We have been speaking with a birth mother and have a great friendship building. We think it is a match! One concern is that we are fearful that she wants this level of friendship after the adoption. We chat on Facebook about three times per week. We are open to keeping her updated but are not sure that we want to continue being as involved as we are now. How do we handle this?
I think my first question might be to ask your purpose for building a friendship where you chat three times per week right now, if you no longer want to continue it after the adoption. Many adoptive parents may act as if they are “only in it for the baby” and then once the adoption is done, they want contact to suddenly change to once or twice a year.

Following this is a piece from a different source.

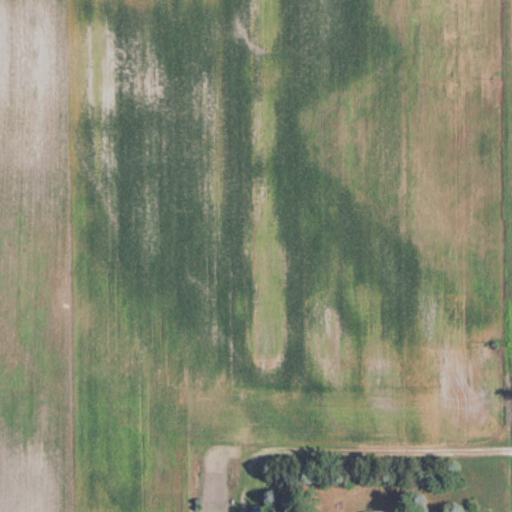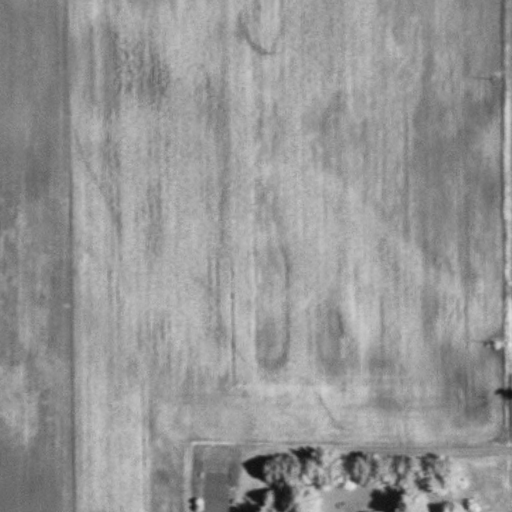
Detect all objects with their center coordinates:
building: (382, 511)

Whereas, most friendships, as they are build, have natural boundaries and expectations established. I would harbor a guess that the birth mother you are matching with has an expectation that the relationship you are building is truly with her, and not for the sole purpose of adoption, only to have her feel that she is left high and dry. This often results in bad adoptions, and casts a shadow that at times tags all adoptive parents as not being honest when it comes to ongoing contact.
Yes, your relationship is based in the common goal of completing an adoption. But if your friendship is true, what is the purpose in changing it after the adoption? She is one person in your life who will, along with many other family and friends, love your child. She is the one who chose you, her choice made you parents. Why do you suddenly want to limit contact aft the adoption?
Your child’s birth mother, above all others, loves your child the most.
Realistically, it can be tiring to maintain a needy relationship while parenting a newborn, but I would encourage you to see this as a true, lifelong friendship, based in the common love of your child. In the early months of the adoption, she will be grieving her loss while you are celebrating your joy. On birthdays, she will asking herself what might have been while you celebrate with cake and presents. The very least you can do is show her gratitude through honoring the relationship and friendship you are building.
With all that said, have an open conversation that starts with “Have you thought about what type of contact you want after the adoption?” Setting expectations so that everyone is on the same page is best. Don’t be surprised if she responds with “Whatever you are comfortable with.” Reassure her that your goal is to include her as part of your child’s life in the manor and frequency that she desires. With open and honest communication, there leaves less room for heartbreak and disappointment.
Most importantly, don’t be afraid to talk about it. Remember, she could choose to be mommy, she is choosing you instead. For that choice, a true friendship may be the most valuable thing you can give in return.